- [SET PROBLEM]
Rewrite these rows, swapping each "Can you find" for "Please locate" and leaving the rest untouched.

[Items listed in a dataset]
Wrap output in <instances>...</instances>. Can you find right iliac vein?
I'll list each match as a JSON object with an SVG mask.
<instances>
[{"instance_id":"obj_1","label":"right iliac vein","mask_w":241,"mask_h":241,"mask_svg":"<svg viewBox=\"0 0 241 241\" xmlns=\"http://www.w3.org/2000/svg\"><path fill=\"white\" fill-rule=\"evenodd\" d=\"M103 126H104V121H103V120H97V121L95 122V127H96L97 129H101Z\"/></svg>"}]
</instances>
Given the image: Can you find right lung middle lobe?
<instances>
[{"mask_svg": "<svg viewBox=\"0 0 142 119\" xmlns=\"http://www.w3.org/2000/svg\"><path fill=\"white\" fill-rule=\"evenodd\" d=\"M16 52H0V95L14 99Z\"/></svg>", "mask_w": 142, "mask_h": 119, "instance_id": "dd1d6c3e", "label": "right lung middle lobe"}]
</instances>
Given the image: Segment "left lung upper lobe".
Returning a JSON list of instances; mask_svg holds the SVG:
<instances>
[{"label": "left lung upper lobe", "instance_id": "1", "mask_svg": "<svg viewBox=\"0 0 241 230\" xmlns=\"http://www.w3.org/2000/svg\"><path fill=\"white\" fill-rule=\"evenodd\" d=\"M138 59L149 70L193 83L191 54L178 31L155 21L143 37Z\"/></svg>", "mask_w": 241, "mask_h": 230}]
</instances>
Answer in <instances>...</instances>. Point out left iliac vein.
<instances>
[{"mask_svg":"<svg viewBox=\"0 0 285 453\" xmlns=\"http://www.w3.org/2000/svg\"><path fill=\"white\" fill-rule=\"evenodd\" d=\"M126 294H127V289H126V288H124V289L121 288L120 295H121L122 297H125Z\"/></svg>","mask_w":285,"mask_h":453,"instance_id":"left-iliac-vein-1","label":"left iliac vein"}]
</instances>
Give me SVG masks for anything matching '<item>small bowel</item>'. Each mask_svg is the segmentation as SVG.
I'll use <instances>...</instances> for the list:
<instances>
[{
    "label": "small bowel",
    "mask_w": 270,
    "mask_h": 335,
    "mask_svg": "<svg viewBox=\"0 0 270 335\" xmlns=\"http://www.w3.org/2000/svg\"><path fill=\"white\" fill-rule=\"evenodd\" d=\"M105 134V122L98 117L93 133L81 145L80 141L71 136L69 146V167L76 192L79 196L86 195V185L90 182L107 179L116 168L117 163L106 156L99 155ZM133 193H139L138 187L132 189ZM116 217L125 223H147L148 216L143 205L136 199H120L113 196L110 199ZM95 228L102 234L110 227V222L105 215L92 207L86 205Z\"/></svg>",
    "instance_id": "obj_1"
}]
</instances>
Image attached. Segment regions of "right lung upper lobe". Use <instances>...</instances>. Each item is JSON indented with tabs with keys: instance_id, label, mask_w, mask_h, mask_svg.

- [EXERCISE SOLUTION]
Wrap output in <instances>...</instances>. Please locate right iliac vein?
I'll list each match as a JSON object with an SVG mask.
<instances>
[{"instance_id":"obj_1","label":"right iliac vein","mask_w":241,"mask_h":241,"mask_svg":"<svg viewBox=\"0 0 241 241\" xmlns=\"http://www.w3.org/2000/svg\"><path fill=\"white\" fill-rule=\"evenodd\" d=\"M103 126H104V121H103V120H97V121L95 122V127H96L97 129H101Z\"/></svg>"}]
</instances>
Given the image: Please locate right lung middle lobe?
<instances>
[{"mask_svg": "<svg viewBox=\"0 0 142 119\" xmlns=\"http://www.w3.org/2000/svg\"><path fill=\"white\" fill-rule=\"evenodd\" d=\"M16 52H0V95L14 99Z\"/></svg>", "mask_w": 142, "mask_h": 119, "instance_id": "dd1d6c3e", "label": "right lung middle lobe"}]
</instances>
Given the image: Segment "left lung upper lobe".
Returning a JSON list of instances; mask_svg holds the SVG:
<instances>
[{"label": "left lung upper lobe", "instance_id": "1", "mask_svg": "<svg viewBox=\"0 0 241 230\" xmlns=\"http://www.w3.org/2000/svg\"><path fill=\"white\" fill-rule=\"evenodd\" d=\"M138 59L149 70L193 83L191 54L178 31L155 21L143 37Z\"/></svg>", "mask_w": 241, "mask_h": 230}]
</instances>
Answer in <instances>...</instances>. Point out left iliac vein.
<instances>
[{"mask_svg":"<svg viewBox=\"0 0 285 453\" xmlns=\"http://www.w3.org/2000/svg\"><path fill=\"white\" fill-rule=\"evenodd\" d=\"M126 294H127V289H126V288H124V289L121 288L120 295H121L122 297H125Z\"/></svg>","mask_w":285,"mask_h":453,"instance_id":"left-iliac-vein-1","label":"left iliac vein"}]
</instances>
Give me SVG masks for anything matching '<item>small bowel</item>'. Each mask_svg is the segmentation as SVG.
I'll use <instances>...</instances> for the list:
<instances>
[{
    "label": "small bowel",
    "mask_w": 270,
    "mask_h": 335,
    "mask_svg": "<svg viewBox=\"0 0 270 335\" xmlns=\"http://www.w3.org/2000/svg\"><path fill=\"white\" fill-rule=\"evenodd\" d=\"M105 134V122L98 117L93 133L81 145L80 141L71 136L69 146V167L76 192L79 196L86 195V185L90 182L107 179L116 168L117 163L106 156L99 155ZM133 193H139L138 187L132 189ZM116 217L125 223H147L148 216L143 205L136 199H120L113 196L110 199ZM95 228L102 234L110 227V222L105 215L92 207L86 205Z\"/></svg>",
    "instance_id": "obj_1"
}]
</instances>
Image attached. Segment regions of "right lung upper lobe". Use <instances>...</instances>. Each item is JSON indented with tabs with keys: instance_id, label, mask_w, mask_h, mask_svg.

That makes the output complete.